[EXERCISE OBJECTIVE] Reproduce every line of the listing below word for word.

[PROVIDED MATERIAL]
══════════════════════════════
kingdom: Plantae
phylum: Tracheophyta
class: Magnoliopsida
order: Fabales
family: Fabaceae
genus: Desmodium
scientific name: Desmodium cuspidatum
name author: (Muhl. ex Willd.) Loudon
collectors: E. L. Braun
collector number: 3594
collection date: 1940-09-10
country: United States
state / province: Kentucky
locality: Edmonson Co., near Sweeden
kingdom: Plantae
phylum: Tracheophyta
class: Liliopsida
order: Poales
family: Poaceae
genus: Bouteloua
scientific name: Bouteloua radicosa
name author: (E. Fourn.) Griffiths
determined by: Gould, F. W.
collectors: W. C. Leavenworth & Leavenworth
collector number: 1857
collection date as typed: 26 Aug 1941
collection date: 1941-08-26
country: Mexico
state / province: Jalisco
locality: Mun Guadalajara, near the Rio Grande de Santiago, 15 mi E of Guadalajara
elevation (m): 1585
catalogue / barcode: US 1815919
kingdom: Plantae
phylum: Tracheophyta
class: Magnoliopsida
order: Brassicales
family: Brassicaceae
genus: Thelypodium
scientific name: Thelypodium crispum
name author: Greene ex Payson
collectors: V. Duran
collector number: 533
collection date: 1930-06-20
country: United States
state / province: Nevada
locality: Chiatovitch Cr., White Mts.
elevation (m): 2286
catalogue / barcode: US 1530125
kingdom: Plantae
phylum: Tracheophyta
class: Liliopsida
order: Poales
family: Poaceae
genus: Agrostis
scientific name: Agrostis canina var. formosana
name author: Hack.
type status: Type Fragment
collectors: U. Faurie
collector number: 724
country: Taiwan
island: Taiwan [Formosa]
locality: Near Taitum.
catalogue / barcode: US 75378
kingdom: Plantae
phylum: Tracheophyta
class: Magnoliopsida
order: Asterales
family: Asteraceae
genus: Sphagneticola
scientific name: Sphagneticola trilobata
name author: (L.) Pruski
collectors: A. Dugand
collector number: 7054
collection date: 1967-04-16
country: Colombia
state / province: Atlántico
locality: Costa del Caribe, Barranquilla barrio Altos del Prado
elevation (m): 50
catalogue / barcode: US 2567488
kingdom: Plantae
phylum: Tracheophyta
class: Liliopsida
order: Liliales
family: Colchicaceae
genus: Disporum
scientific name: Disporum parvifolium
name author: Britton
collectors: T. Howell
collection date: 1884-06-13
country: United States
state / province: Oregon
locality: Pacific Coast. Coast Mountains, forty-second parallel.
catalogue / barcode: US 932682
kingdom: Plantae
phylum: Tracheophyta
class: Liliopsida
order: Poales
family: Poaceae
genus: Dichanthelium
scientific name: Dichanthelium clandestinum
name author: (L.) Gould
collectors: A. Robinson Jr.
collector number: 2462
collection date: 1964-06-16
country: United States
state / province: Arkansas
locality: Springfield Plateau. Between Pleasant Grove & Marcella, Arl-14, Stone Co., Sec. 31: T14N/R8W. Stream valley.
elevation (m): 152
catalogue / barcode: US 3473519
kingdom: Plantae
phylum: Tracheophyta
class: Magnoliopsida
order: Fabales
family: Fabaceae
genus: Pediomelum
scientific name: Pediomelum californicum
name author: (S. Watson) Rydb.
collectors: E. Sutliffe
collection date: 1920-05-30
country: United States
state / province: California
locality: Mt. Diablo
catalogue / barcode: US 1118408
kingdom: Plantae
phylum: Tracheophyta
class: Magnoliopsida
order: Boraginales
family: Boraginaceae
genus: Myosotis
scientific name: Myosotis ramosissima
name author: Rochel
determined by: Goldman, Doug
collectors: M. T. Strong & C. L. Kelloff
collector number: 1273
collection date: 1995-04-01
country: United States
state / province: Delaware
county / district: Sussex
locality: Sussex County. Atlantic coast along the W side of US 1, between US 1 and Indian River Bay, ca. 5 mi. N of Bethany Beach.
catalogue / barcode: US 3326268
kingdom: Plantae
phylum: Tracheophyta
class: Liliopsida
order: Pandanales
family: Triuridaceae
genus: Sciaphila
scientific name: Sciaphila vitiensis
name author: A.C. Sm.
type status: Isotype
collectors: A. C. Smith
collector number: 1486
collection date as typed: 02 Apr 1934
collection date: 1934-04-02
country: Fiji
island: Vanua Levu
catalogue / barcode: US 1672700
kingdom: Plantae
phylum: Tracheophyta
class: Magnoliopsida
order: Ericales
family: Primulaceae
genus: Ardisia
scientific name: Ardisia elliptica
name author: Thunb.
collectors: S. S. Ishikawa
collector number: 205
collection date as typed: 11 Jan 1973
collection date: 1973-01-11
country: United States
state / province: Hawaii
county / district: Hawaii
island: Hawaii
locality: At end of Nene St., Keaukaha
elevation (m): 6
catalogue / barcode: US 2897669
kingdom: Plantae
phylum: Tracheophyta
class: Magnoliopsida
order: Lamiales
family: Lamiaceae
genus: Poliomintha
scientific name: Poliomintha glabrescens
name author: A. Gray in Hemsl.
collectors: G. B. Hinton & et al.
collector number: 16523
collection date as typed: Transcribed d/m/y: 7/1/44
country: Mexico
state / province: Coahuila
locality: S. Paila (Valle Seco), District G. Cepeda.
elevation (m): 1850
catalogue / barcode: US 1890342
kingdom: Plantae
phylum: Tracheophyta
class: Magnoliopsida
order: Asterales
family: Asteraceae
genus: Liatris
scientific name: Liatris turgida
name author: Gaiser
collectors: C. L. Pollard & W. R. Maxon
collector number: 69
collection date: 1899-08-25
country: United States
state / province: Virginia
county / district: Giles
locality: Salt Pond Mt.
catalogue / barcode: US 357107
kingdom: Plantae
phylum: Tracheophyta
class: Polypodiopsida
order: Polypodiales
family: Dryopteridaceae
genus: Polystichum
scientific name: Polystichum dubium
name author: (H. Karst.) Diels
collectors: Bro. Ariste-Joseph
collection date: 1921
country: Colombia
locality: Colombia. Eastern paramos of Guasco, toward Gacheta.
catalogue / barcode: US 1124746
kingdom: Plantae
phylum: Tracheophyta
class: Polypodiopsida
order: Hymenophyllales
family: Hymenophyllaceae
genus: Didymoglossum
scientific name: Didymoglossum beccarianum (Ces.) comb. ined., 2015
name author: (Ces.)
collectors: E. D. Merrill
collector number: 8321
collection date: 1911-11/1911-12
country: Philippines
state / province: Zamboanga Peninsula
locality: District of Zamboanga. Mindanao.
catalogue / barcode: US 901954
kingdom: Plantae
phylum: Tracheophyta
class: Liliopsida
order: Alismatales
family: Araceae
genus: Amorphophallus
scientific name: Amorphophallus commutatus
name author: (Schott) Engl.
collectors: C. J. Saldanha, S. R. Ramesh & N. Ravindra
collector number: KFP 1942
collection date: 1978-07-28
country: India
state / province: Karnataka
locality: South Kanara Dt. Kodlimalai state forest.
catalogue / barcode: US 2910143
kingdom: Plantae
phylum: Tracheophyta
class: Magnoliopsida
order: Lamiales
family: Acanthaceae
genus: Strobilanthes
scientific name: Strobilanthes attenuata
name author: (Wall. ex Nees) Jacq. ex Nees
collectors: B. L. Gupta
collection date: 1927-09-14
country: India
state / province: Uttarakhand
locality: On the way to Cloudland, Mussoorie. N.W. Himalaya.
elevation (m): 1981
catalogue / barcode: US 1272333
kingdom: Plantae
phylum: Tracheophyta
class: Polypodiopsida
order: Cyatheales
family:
══════════════════════════════
[CORRECT RESULT]
kingdom: Plantae
phylum: Tracheophyta
class: Magnoliopsida
order: Fabales
family: Fabaceae
genus: Desmodium
scientific name: Desmodium cuspidatum
name author: (Muhl. ex Willd.) Loudon
collectors: E. L. Braun
collector number: 3594
collection date: 1940-09-10
country: United States
state / province: Kentucky
locality: Edmonson Co., near Sweeden
kingdom: Plantae
phylum: Tracheophyta
class: Liliopsida
order: Poales
family: Poaceae
genus: Bouteloua
scientific name: Bouteloua radicosa
name author: (E. Fourn.) Griffiths
determined by: Gould, F. W.
collectors: W. C. Leavenworth & Leavenworth
collector number: 1857
collection date as typed: 26 Aug 1941
collection date: 1941-08-26
country: Mexico
state / province: Jalisco
locality: Mun Guadalajara, near the Rio Grande de Santiago, 15 mi E of Guadalajara
elevation (m): 1585
catalogue / barcode: US 1815919
kingdom: Plantae
phylum: Tracheophyta
class: Magnoliopsida
order: Brassicales
family: Brassicaceae
genus: Thelypodium
scientific name: Thelypodium crispum
name author: Greene ex Payson
collectors: V. Duran
collector number: 533
collection date: 1930-06-20
country: United States
state / province: Nevada
locality: Chiatovitch Cr., White Mts.
elevation (m): 2286
catalogue / barcode: US 1530125
kingdom: Plantae
phylum: Tracheophyta
class: Liliopsida
order: Poales
family: Poaceae
genus: Agrostis
scientific name: Agrostis canina var. formosana
name author: Hack.
type status: Type Fragment
collectors: U. Faurie
collector number: 724
country: Taiwan
island: Taiwan [Formosa]
locality: Near Taitum.
catalogue / barcode: US 75378
kingdom: Plantae
phylum: Tracheophyta
class: Magnoliopsida
order: Asterales
family: Asteraceae
genus: Sphagneticola
scientific name: Sphagneticola trilobata
name author: (L.) Pruski
collectors: A. Dugand
collector number: 7054
collection date: 1967-04-16
country: Colombia
state / province: Atlántico
locality: Costa del Caribe, Barranquilla barrio Altos del Prado
elevation (m): 50
catalogue / barcode: US 2567488
kingdom: Plantae
phylum: Tracheophyta
class: Liliopsida
order: Liliales
family: Colchicaceae
genus: Disporum
scientific name: Disporum parvifolium
name author: Britton
collectors: T. Howell
collection date: 1884-06-13
country: United States
state / province: Oregon
locality: Pacific Coast. Coast Mountains, forty-second parallel.
catalogue / barcode: US 932682
kingdom: Plantae
phylum: Tracheophyta
class: Liliopsida
order: Poales
family: Poaceae
genus: Dichanthelium
scientific name: Dichanthelium clandestinum
name author: (L.) Gould
collectors: A. Robinson Jr.
collector number: 2462
collection date: 1964-06-16
country: United States
state / province: Arkansas
locality: Springfield Plateau. Between Pleasant Grove & Marcella, Arl-14, Stone Co., Sec. 31: T14N/R8W. Stream valley.
elevation (m): 152
catalogue / barcode: US 3473519
kingdom: Plantae
phylum: Tracheophyta
class: Magnoliopsida
order: Fabales
family: Fabaceae
genus: Pediomelum
scientific name: Pediomelum californicum
name author: (S. Watson) Rydb.
collectors: E. Sutliffe
collection date: 1920-05-30
country: United States
state / province: California
locality: Mt. Diablo
catalogue / barcode: US 1118408
kingdom: Plantae
phylum: Tracheophyta
class: Magnoliopsida
order: Boraginales
family: Boraginaceae
genus: Myosotis
scientific name: Myosotis ramosissima
name author: Rochel
determined by: Goldman, Doug
collectors: M. T. Strong & C. L. Kelloff
collector number: 1273
collection date: 1995-04-01
country: United States
state / province: Delaware
county / district: Sussex
locality: Sussex County. Atlantic coast along the W side of US 1, between US 1 and Indian River Bay, ca. 5 mi. N of Bethany Beach.
catalogue / barcode: US 3326268
kingdom: Plantae
phylum: Tracheophyta
class: Liliopsida
order: Pandanales
family: Triuridaceae
genus: Sciaphila
scientific name: Sciaphila vitiensis
name author: A.C. Sm.
type status: Isotype
collectors: A. C. Smith
collector number: 1486
collection date as typed: 02 Apr 1934
collection date: 1934-04-02
country: Fiji
island: Vanua Levu
catalogue / barcode: US 1672700
kingdom: Plantae
phylum: Tracheophyta
class: Magnoliopsida
order: Ericales
family: Primulaceae
genus: Ardisia
scientific name: Ardisia elliptica
name author: Thunb.
collectors: S. S. Ishikawa
collector number: 205
collection date as typed: 11 Jan 1973
collection date: 1973-01-11
country: United States
state / province: Hawaii
county / district: Hawaii
island: Hawaii
locality: At end of Nene St., Keaukaha
elevation (m): 6
catalogue / barcode: US 2897669
kingdom: Plantae
phylum: Tracheophyta
class: Magnoliopsida
order: Lamiales
family: Lamiaceae
genus: Poliomintha
scientific name: Poliomintha glabrescens
name author: A. Gray in Hemsl.
collectors: G. B. Hinton & et al.
collector number: 16523
collection date as typed: Transcribed d/m/y: 7/1/44
country: Mexico
state / province: Coahuila
locality: S. Paila (Valle Seco), District G. Cepeda.
elevation (m): 1850
catalogue / barcode: US 1890342
kingdom: Plantae
phylum: Tracheophyta
class: Magnoliopsida
order: Asterales
family: Asteraceae
genus: Liatris
scientific name: Liatris turgida
name author: Gaiser
collectors: C. L. Pollard & W. R. Maxon
collector number: 69
collection date: 1899-08-25
country: United States
state / province: Virginia
county / district: Giles
locality: Salt Pond Mt.
catalogue / barcode: US 357107
kingdom: Plantae
phylum: Tracheophyta
class: Polypodiopsida
order: Polypodiales
family: Dryopteridaceae
genus: Polystichum
scientific name: Polystichum dubium
name author: (H. Karst.) Diels
collectors: Bro. Ariste-Joseph
collection date: 1921
country: Colombia
locality: Colombia. Eastern paramos of Guasco, toward Gacheta.
catalogue / barcode: US 1124746
kingdom: Plantae
phylum: Tracheophyta
class: Polypodiopsida
order: Hymenophyllales
family: Hymenophyllaceae
genus: Didymoglossum
scientific name: Didymoglossum beccarianum (Ces.) comb. ined., 2015
name author: (Ces.)
collectors: E. D. Merrill
collector number: 8321
collection date: 1911-11/1911-12
country: Philippines
state / province: Zamboanga Peninsula
locality: District of Zamboanga. Mindanao.
catalogue / barcode: US 901954
kingdom: Plantae
phylum: Tracheophyta
class: Liliopsida
order: Alismatales
family: Araceae
genus: Amorphophallus
scientific name: Amorphophallus commutatus
name author: (Schott) Engl.
collectors: C. J. Saldanha, S. R. Ramesh & N. Ravindra
collector number: KFP 1942
collection date: 1978-07-28
country: India
state / province: Karnataka
locality: South Kanara Dt. Kodlimalai state forest.
catalogue / barcode: US 2910143
kingdom: Plantae
phylum: Tracheophyta
class: Magnoliopsida
order: Lamiales
family: Acanthaceae
genus: Strobilanthes
scientific name: Strobilanthes attenuata
name author: (Wall. ex Nees) Jacq. ex Nees
collectors: B. L. Gupta
collection date: 1927-09-14
country: India
state / province: Uttarakhand
locality: On the way to Cloudland, Mussoorie. N.W. Himalaya.
elevation (m): 1981
catalogue / barcode: US 1272333
kingdom: Plantae
phylum: Tracheophyta
class: Polypodiopsida
order: Cyatheales
family:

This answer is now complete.